Sia in Valle di Campovecchio che in Val Brandet si trovano numerose vallecole laterali, tutte caratterizzate da acclività molto accentuata, che alimentano i corsi d’acqua principali: le valli di Pasò, di Enet, della Sessa e del Forame in Val di Campovecchio e le valli del Foppone, della Marosa, del Piccolo, Lizza, Bondone, Sonno, Garzoneta in Val Brandet sono le più rilevanti.
La parte alta del bacino idrografico delle Valli di Sant’Antonio, fuori Riserva ma comprese entro il SIC, ospita anche numerosi laghi alpini di notevole rilevanza paesaggistica, tra cui domina senza dubbio per importanza e dimensioni il Lago di Piccolo (2.380 m slm), che detiene l’importante primato di essere il più grande lago alpino naturale della Provincia di Brescia e delle Orobie, circondato da una serie di altri piccoli specchi d’acqua aventi la medesima origine glaciale, il più importante dei quali è senza dubbio il Lago di Culvegla (2.290 m slm).
Elemento caratterizzante le valli di Sant’Antonio rimane però l’acqua, che scorre copiosa e spumeggiante in quelli che devono ritenersi i torrenti più belli della Lombardia: solo marginalmente interessati da opere di regimazione idraulica, conservano ancora un’eccezionale naturalità. La grande vocazionalità ittica delle acque richiede una graduale conversione delle popolazioni artificiali oggi immesse per la pesca, in popolazioni autoctone di Trota fario (Salmo trutta trutta) e Scazzone (Cottus gobio) in grado di sostenere il proprio ciclo riproduttivo.
I caratteri qualitativi e quantitativi dei due principali corsi d’acqua (Valle di Campovecchio e di Brandet) che confluiscono nella Valle di Sant’Antonio poco più a valle dell’abitato omonimo (punto di confluenza a quota 1.110 m slm), conferiscono all’ambiente naturale prerogative e peculiarità uniche e di elevatissimo pregio naturalistico, tanto da giustificare l’istituzione della riserva nell’ormai lontano 1983 con obiettivi di salvaguardia ambientale ben specifici.
Nella riserva naturale è possibile pescare, limitatamente ai periodi di apertura che vanno dalla primavera fino all’inizio di ottobre, dietro corresponsione di un canone da versare al Comune di Corteno Golgi, al quale la Provincia di Brescia ha affidato in concessione la gestione della pesca su tutto il territorio comunale.
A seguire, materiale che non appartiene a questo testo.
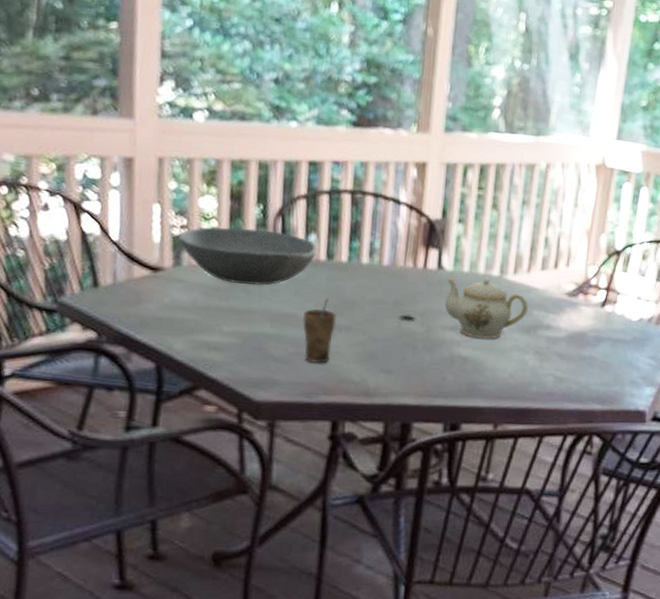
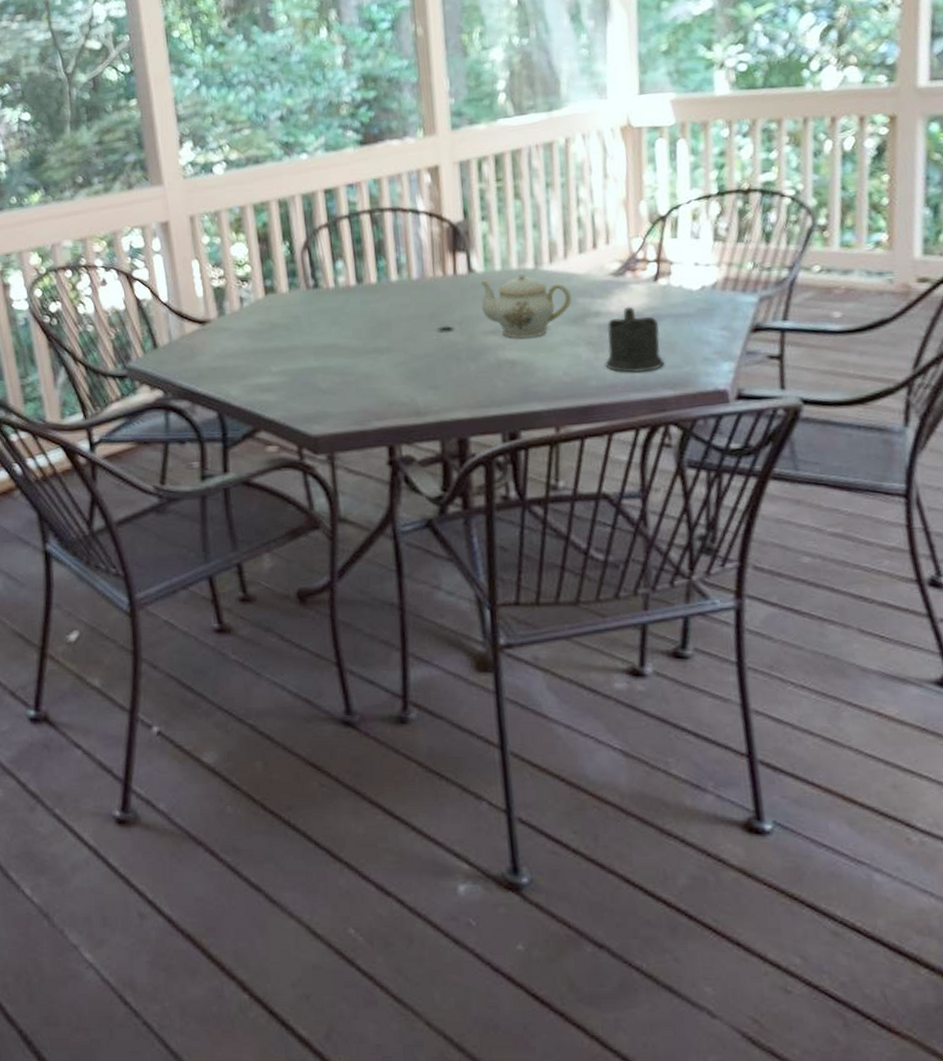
bowl: present [177,226,318,286] -> none [217,264,347,323]
cup: present [303,298,336,363] -> none [344,322,376,390]
cup: none [547,325,599,386] -> present [605,306,665,373]

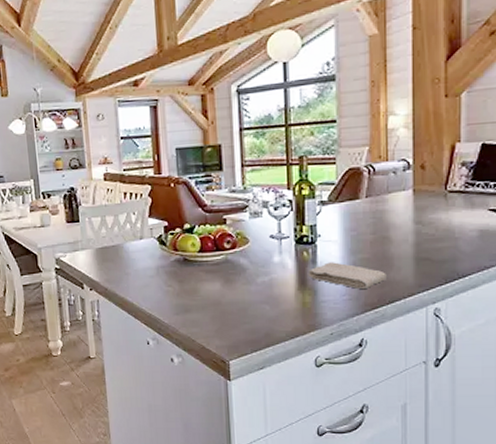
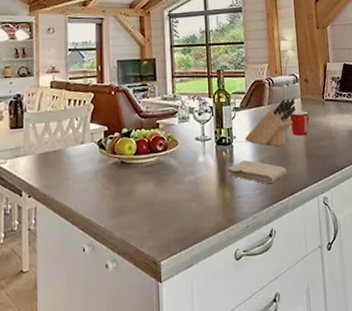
knife block: none [331,190,405,247] -> present [244,98,296,146]
mug: none [395,204,423,235] -> present [290,110,310,136]

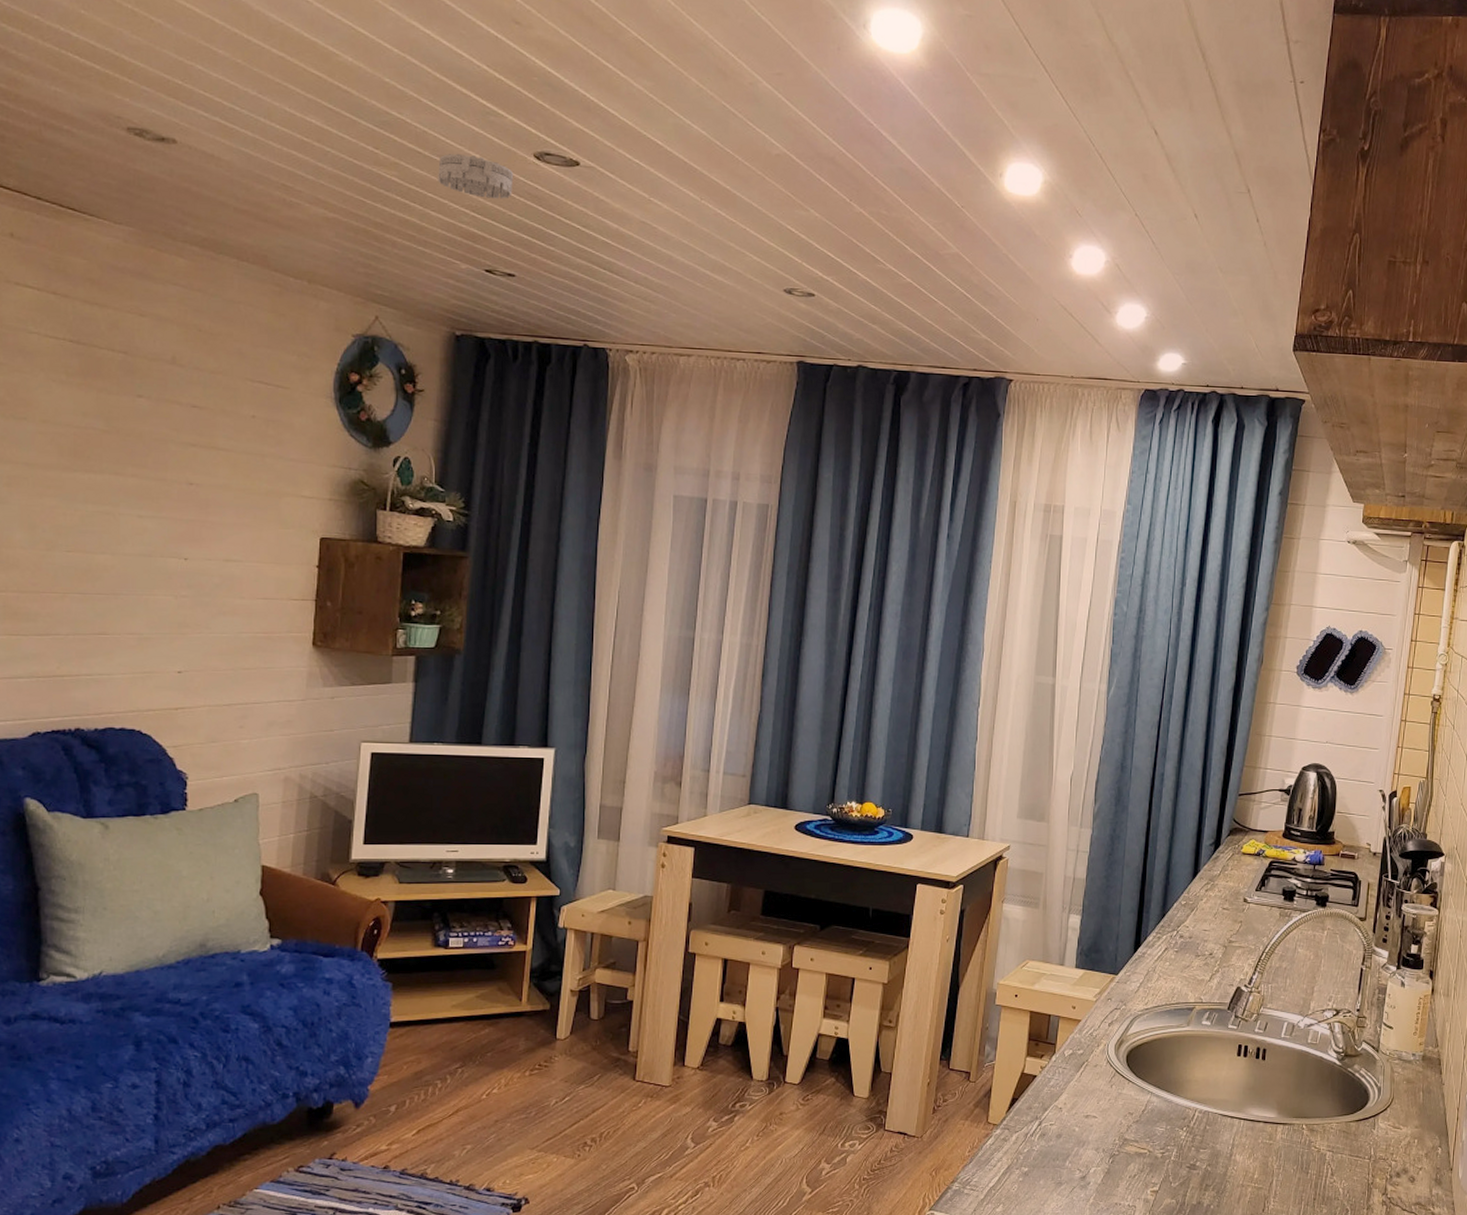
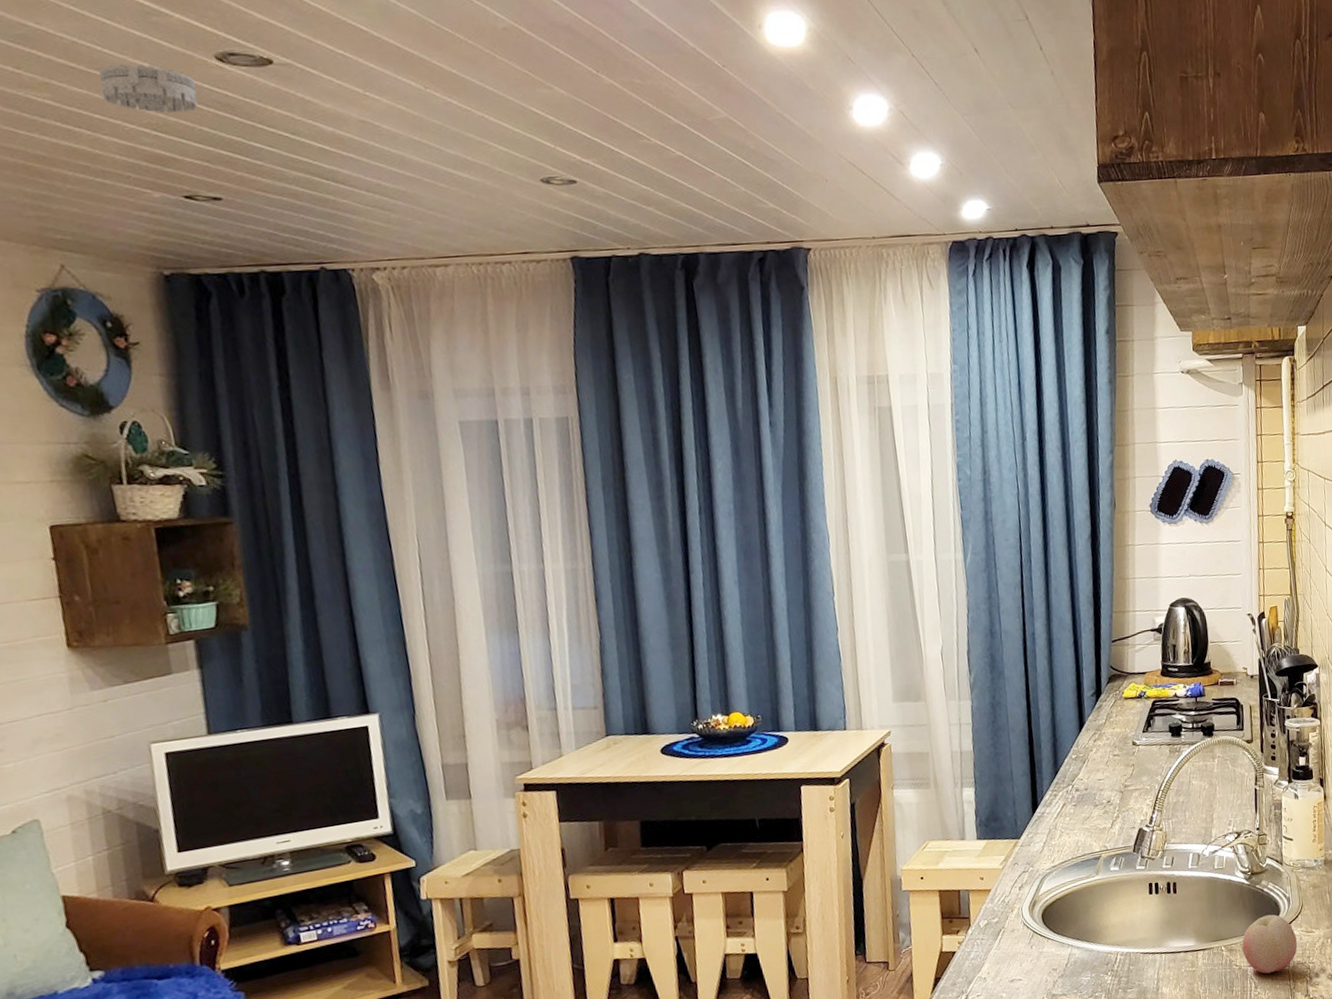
fruit: none [1324,1101,1382,1163] -> present [1242,914,1297,974]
La pesca può essere inoltre esercitata in forme diverse a seconda dei tratti considerati, come stabilito dal regolamento e indicato anche sui cartelli informativi: nel Torrente Brandet sono attuabili diverse tecniche di pesca, mentre al torrente Campovecchio è riservata la Pesca a mosca. Il tratto più basso della Valle di Sant’Antonio viene invece utilizzato secondo le più svariate tecniche di pesca, sempre entro i limiti imposti dal regolamento vigente. A monte della confluenza fra la Valle di Sant’Antonio e l’Ogliolo (loc.tà Fucine 1000 m slm) vi è la zona di ripopolamento ittico.
Al di là dell’aspetto estetico-visuale estremamente vario e spettacolare, le peculiarità naturalistiche del luogo legate alle sue qualità idrobiologiche si rendono del tutto evidenti anche nella composizione faunistica non necessariamente relegata alla classe dei pesci, ma strettamente dipendente dall’ecosistema acquatico d’acqua dolce. Prova ne sono la presenza di alcuni particolari indicatori biologici, che vanno da alcune specie rane e di tritoni, alla salamandra, alla biscia d’acqua, al merlo acquaiolo, al martin pescatore e altre specie che stabiliscono una relazione di stretta dipendenza con il corso d’acqua, fino a considerare attendibili anche alcune segnalazioni relative alla presenza della lontra che, pur essendo ormai scomparsa, sembra sia stata rinvenuta fino a non molti anni or sono lungo l’Ogliolo.